Exercise brief
Could you please return each line of the data that has the word "immunohistochemistry"?

Data records
• • • • •

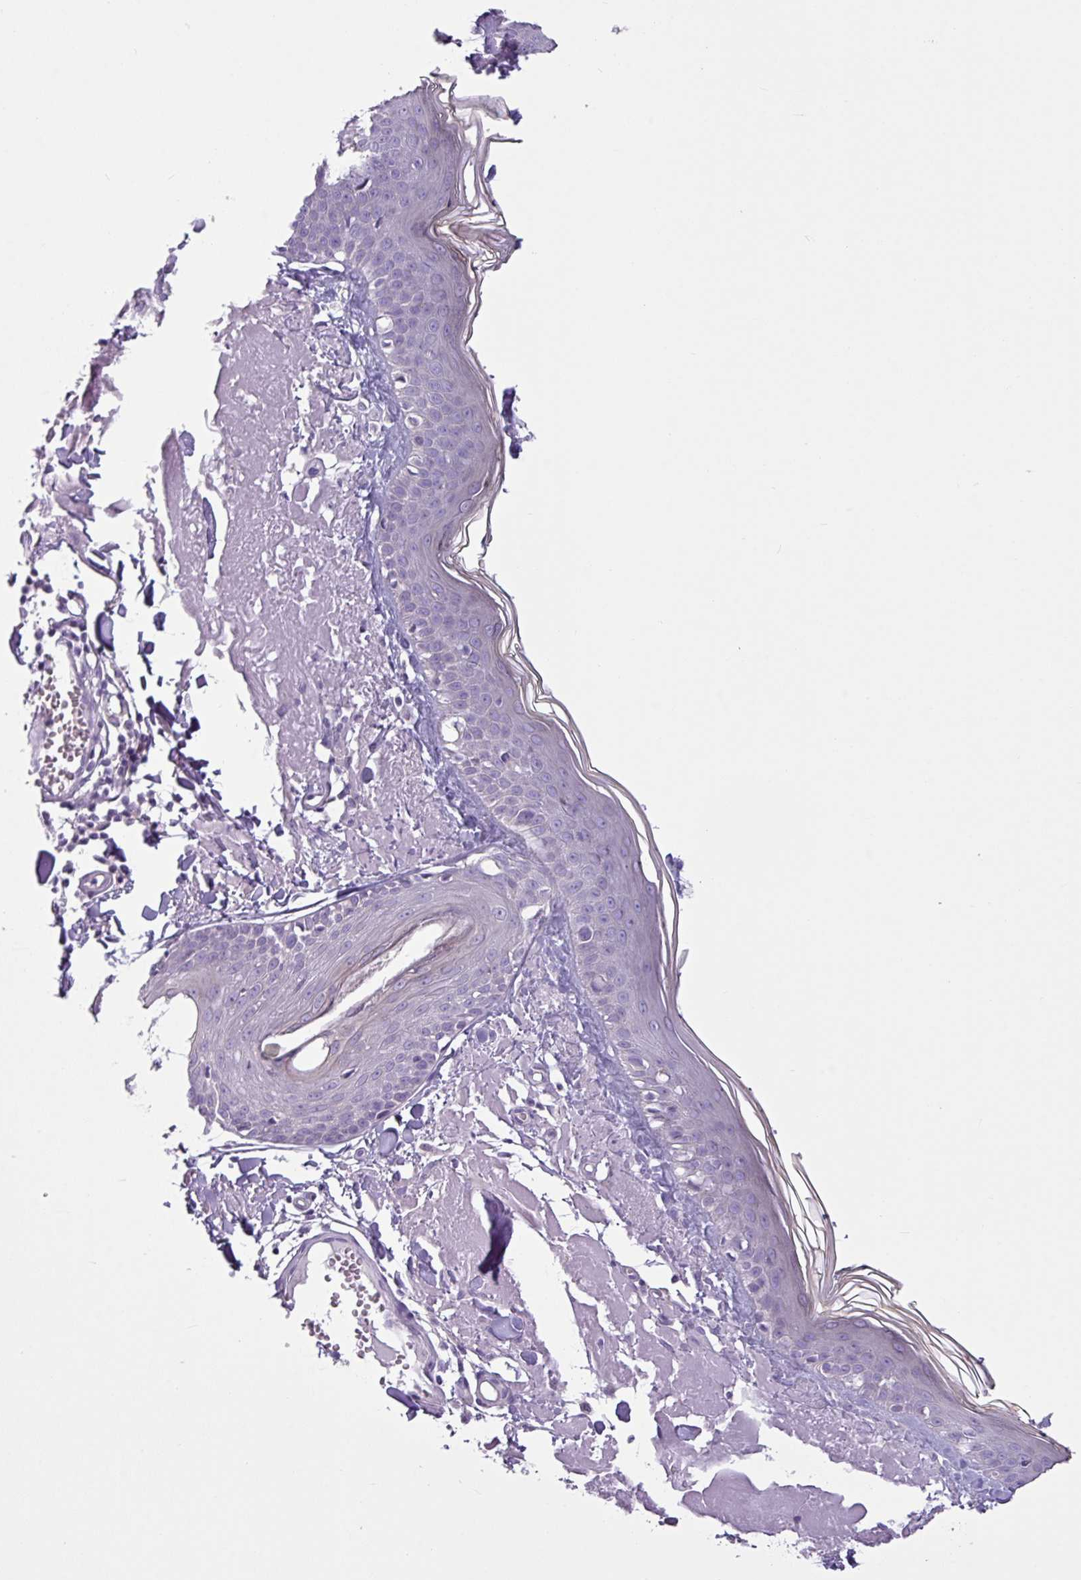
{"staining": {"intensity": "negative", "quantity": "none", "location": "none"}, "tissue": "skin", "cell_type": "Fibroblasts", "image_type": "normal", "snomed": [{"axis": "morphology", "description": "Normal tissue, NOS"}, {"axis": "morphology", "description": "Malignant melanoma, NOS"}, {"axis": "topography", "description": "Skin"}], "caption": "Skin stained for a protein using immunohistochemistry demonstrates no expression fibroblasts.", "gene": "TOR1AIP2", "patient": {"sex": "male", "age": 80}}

• • • • •

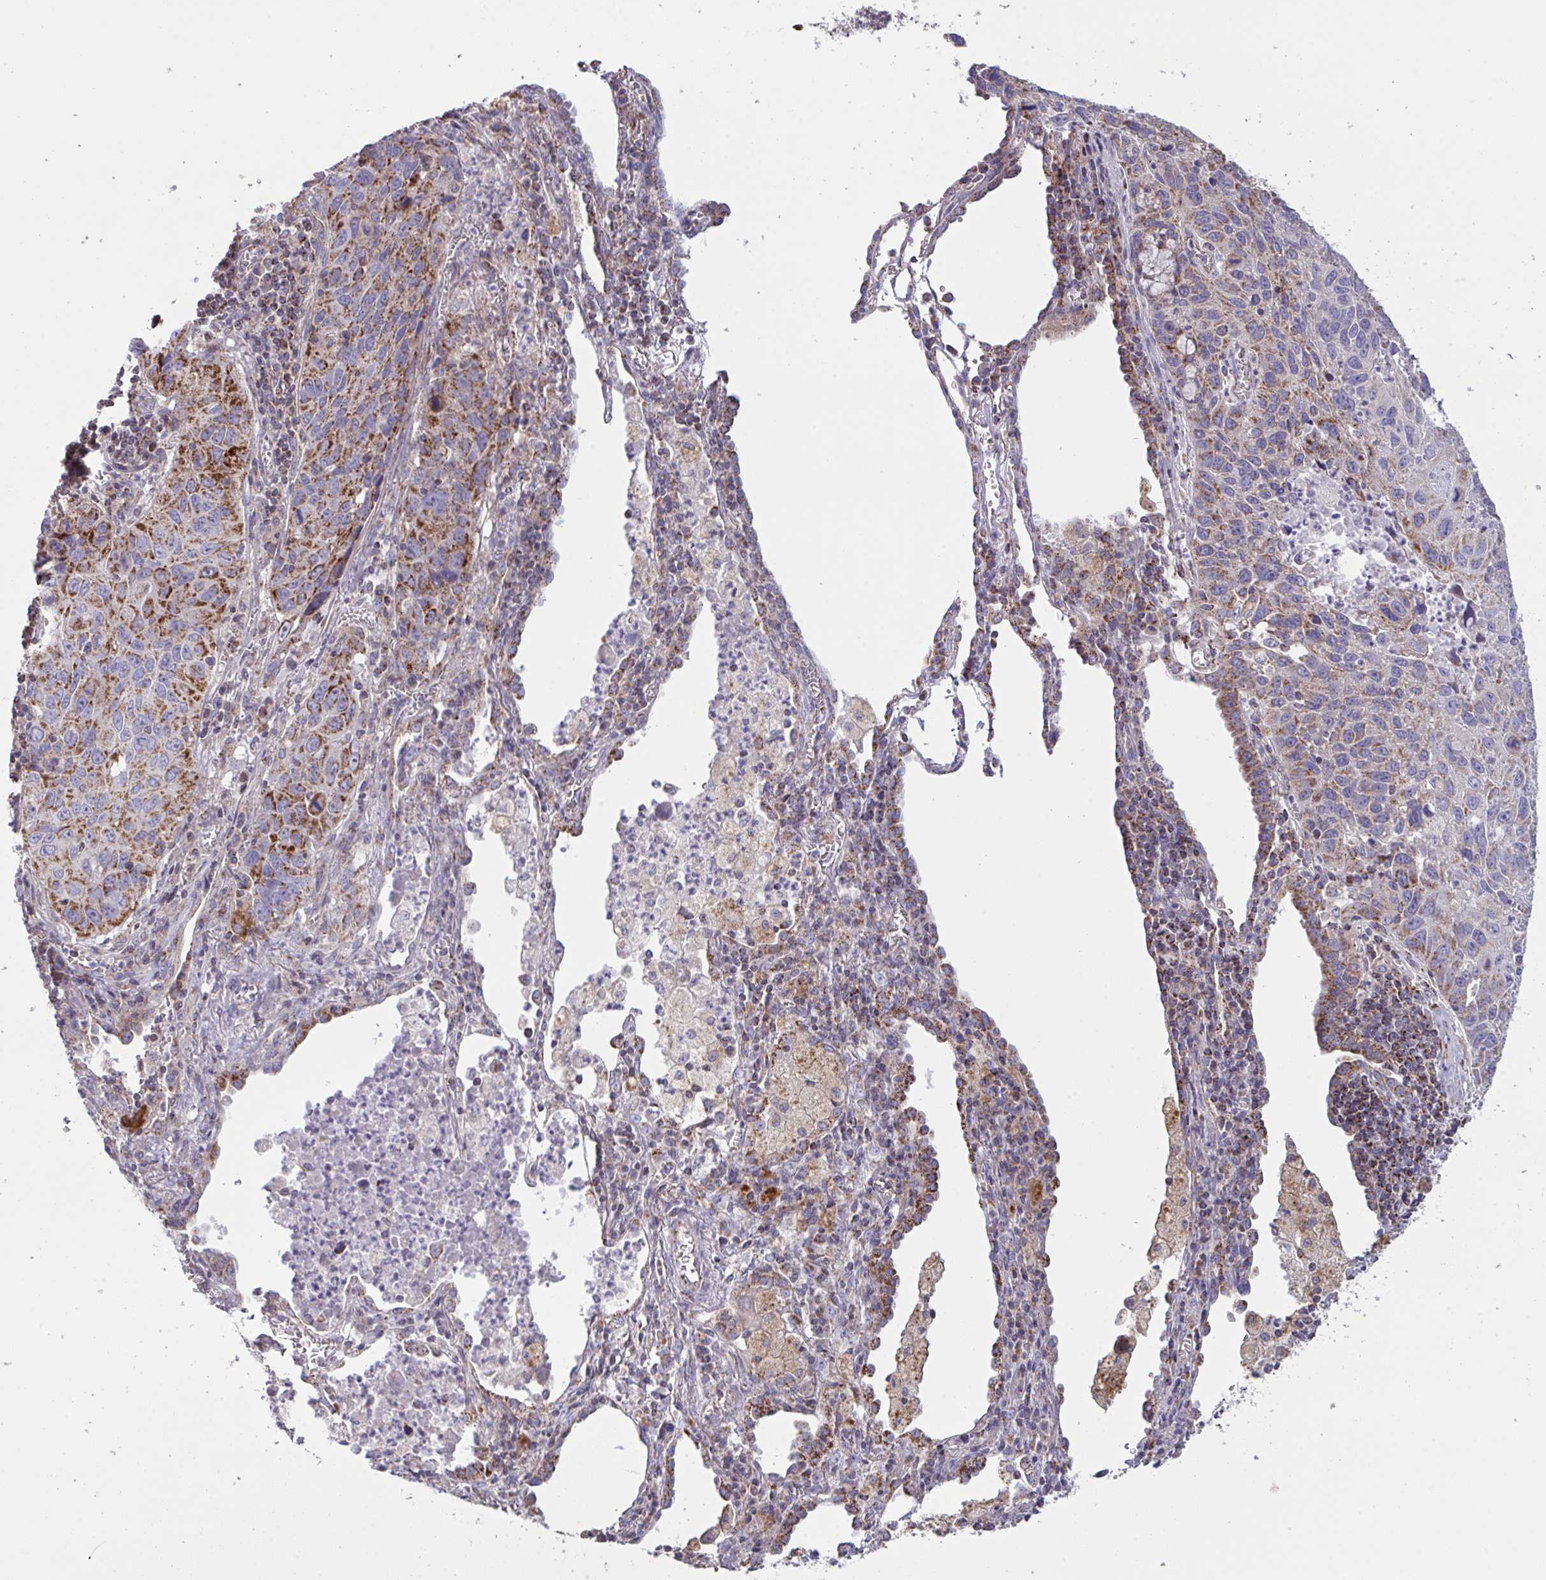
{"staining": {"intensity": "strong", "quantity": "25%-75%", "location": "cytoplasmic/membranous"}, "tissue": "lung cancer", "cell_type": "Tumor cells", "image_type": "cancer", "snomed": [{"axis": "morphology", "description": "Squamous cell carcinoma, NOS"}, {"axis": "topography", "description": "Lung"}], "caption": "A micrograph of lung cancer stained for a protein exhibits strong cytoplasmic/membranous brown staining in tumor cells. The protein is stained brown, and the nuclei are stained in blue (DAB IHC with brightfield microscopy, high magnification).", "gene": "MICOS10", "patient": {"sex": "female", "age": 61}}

• • • • •

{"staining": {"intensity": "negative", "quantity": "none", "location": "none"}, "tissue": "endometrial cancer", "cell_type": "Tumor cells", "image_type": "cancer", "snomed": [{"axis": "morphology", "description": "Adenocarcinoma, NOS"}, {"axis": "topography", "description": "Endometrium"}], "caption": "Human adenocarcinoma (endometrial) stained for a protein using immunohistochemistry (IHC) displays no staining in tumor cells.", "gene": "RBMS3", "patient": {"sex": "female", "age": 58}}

• • • • •

Problem solution
{"staining": {"intensity": "negative", "quantity": "none", "location": "none"}, "tissue": "skin", "cell_type": "Fibroblasts", "image_type": "normal", "snomed": [{"axis": "morphology", "description": "Normal tissue, NOS"}, {"axis": "morphology", "description": "Malignant melanoma, NOS"}, {"axis": "topography", "description": "Skin"}], "caption": "Skin stained for a protein using immunohistochemistry demonstrates no expression fibroblasts.", "gene": "TOR1AIP2", "patient": {"sex": "male", "age": 80}}
{"staining": {"intensity": "negative", "quantity": "none", "location": "none"}, "tissue": "endometrial cancer", "cell_type": "Tumor cells", "image_type": "cancer", "snomed": [{"axis": "morphology", "description": "Adenocarcinoma, NOS"}, {"axis": "topography", "description": "Endometrium"}], "caption": "Human adenocarcinoma (endometrial) stained for a protein using immunohistochemistry (IHC) displays no staining in tumor cells.", "gene": "RBMS3", "patient": {"sex": "female", "age": 58}}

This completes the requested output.